With the rising cost of college tuition, more students are turning to private student loans to help bridge the gap between what is offered through financial aid and what they can pay out of pocket and their actual college costs.. Unfortunately, most young people have a limited credit and employment history, which means they will be unable to secure a private student loan on their own. In general, most lenders require students to have a credit-worthy cosigner before they will be approved for financing. This person doesn’t necessarily need to be related to the borrower (student), but parents and other family members often step up to help out. But, being a cosigner can be risky. If the borrower fails to make payments, the cosigner will be legally obligated to repay the debt. There may even be some risk for the borrower, as well. For example, should the cosigner die or file for bankruptcy before the loan is paid in full, the student loan servicer may place the loan in default and demand that the balance be paid in full, even if all payments have been made on time. Plus, removing a cosigner from a private student loan is not always an easy process. There are two primary ways a cosigner can be freed of their obligations under the promissory note they signed:
Many banks and lenders offer cosigners the opportunity to be released from a private student loan, but borrowers need to be sure the option is available before consummating the loan. Those that do offer this escape clause typically require borrowers to make a minimum number of consecutive, on-time payments (usually between 24 and 48 months). Borrowers must also provide evidence that they have sufficient monthly income to cover the payments, and generally must submit to another credit check. Most lenders provide a form that must be completed, as well. If a borrower already has a taken a loan that was cosigned by another individual, he/she will need to contact the loan’s service to find out if obtaining a release for the cosigner is an available option and, if so, what steps need to be taken for the cosigner to be removed from the loan.

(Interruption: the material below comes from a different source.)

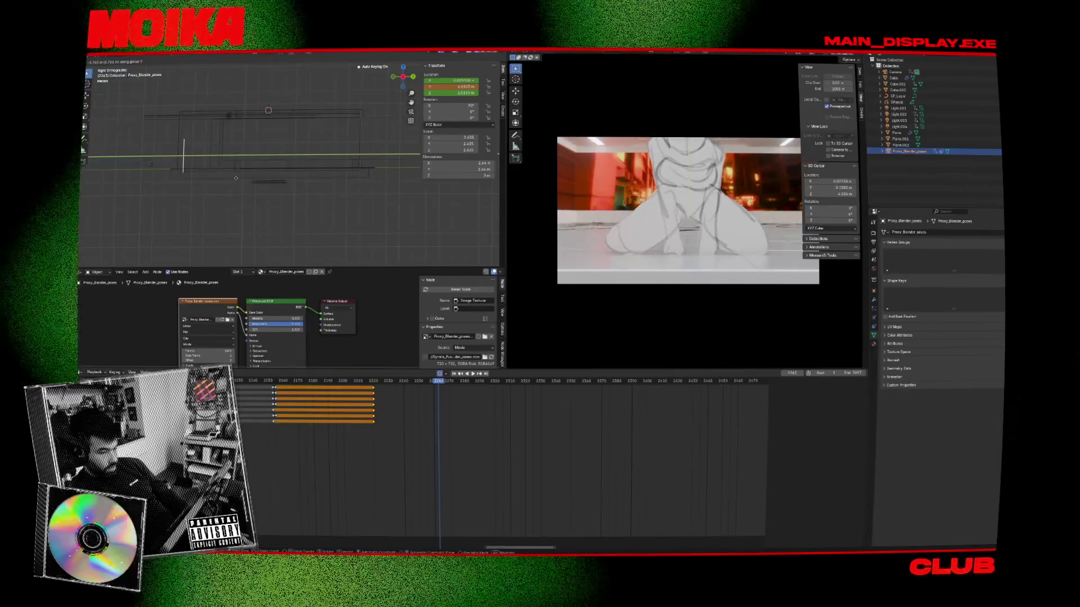
click(236, 178)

For those who do not have the option of obtaining a cosigner release, refinancing or consolidating their loans may be the only way to remove a cosigner from his/her obligation. Borrowers will need to have a good credit history, stable employment, and enough income to cover the monthly payments on their own in order to refinance or consolidate their loans. Basically, this allows borrowers to pay off their previous debt and releases cosigners from any further obligation. The original loan will, however, remain on the cosigner’s credit history, but will indicate that the loan is closed and paid in full.
If neither of these options is available, cosigners should do their best to ensure payments are being made on time until the debt is paid in full. This may require them to even pitch in now and then, but it’s better than finding out that their credit has been ruined due to several late payments being reported to the credit bureaus, or worse, being required to pay late fees, penalties, and collection costs because the loan went into default status.